━━━ Input data ━━━

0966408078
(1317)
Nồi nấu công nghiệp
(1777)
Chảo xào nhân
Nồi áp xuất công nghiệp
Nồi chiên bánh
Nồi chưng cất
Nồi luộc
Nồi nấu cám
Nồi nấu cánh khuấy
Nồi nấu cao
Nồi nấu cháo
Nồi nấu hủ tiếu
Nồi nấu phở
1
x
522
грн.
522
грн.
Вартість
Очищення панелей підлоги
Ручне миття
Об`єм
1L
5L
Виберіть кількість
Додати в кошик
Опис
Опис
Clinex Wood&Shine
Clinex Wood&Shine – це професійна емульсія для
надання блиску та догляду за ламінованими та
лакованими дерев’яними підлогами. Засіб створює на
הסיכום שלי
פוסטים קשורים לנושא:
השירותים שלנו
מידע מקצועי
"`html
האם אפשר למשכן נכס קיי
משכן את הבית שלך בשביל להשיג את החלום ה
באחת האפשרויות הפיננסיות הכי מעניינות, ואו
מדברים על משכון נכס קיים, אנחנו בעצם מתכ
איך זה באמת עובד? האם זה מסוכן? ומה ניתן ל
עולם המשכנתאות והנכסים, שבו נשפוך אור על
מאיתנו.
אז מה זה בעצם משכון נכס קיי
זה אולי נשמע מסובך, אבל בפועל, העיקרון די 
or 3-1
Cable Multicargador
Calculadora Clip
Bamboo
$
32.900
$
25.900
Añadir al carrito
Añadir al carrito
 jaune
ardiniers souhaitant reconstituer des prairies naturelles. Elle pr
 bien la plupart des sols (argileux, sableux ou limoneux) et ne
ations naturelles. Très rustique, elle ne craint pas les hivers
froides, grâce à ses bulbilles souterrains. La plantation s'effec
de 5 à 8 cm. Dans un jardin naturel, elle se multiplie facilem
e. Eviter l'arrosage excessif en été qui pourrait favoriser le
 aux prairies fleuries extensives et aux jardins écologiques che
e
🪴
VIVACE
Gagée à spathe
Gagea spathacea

━━━
━━━ Input data ━━━

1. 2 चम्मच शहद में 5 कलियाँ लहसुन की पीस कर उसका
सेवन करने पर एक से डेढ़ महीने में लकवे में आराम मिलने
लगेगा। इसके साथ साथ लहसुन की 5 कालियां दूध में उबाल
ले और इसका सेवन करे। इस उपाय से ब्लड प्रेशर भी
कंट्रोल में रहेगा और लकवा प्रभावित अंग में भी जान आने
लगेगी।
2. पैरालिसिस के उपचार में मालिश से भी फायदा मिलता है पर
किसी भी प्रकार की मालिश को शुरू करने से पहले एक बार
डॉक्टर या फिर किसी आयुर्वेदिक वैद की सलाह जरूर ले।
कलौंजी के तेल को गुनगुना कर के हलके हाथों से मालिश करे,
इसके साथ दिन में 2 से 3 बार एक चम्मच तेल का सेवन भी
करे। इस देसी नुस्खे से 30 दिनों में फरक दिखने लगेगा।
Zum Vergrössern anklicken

━━━
━━━ Input data ━━━

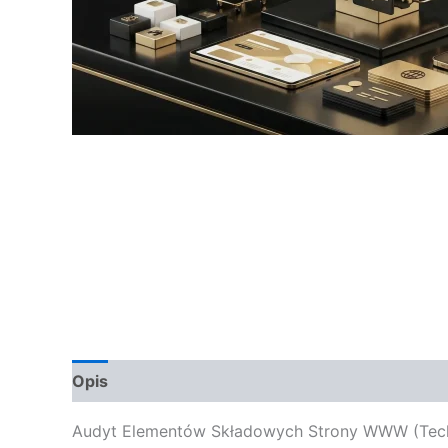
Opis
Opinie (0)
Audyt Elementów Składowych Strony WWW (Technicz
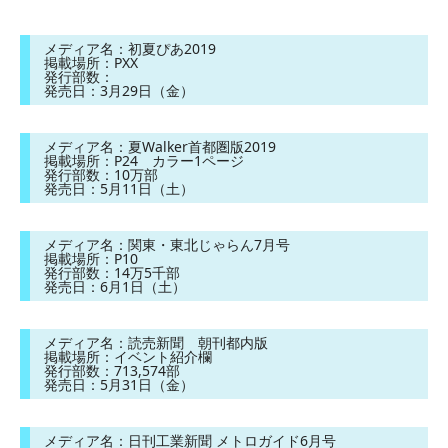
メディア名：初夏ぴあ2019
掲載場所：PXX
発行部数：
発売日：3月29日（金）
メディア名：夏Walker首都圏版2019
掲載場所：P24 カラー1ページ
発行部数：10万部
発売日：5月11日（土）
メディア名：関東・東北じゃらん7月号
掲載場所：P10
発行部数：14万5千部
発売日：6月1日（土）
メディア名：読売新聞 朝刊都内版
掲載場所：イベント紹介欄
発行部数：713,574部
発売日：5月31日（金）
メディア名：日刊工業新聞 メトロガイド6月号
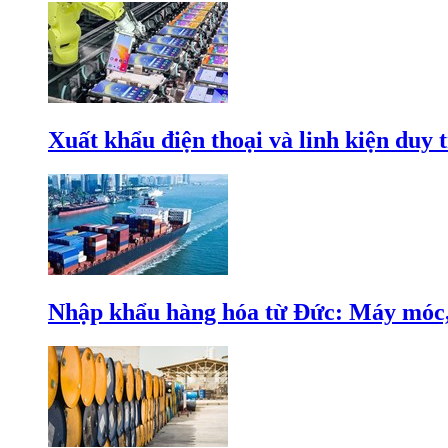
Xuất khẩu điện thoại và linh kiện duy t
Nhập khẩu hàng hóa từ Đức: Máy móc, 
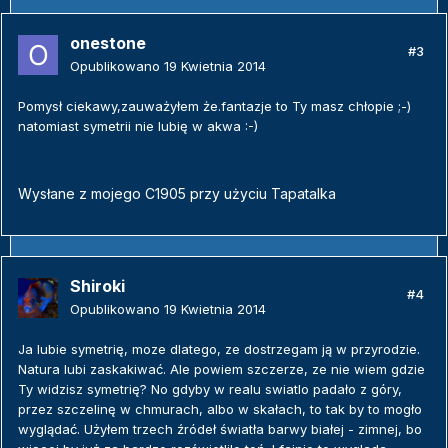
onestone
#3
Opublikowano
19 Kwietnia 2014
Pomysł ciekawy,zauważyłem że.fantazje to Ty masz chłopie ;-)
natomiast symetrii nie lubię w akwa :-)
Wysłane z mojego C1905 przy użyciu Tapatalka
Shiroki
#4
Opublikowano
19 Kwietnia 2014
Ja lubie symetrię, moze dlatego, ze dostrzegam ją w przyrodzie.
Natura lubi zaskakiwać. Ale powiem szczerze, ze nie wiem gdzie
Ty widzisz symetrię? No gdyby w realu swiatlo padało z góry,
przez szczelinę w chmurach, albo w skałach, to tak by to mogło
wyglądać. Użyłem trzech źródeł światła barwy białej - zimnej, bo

━━━

> **Instructions for the task**: Throughout the data above, copy all lines where the word "công" is found.

> **Task output**:
Nồi nấu công nghiệp
Nồi áp xuất công nghiệp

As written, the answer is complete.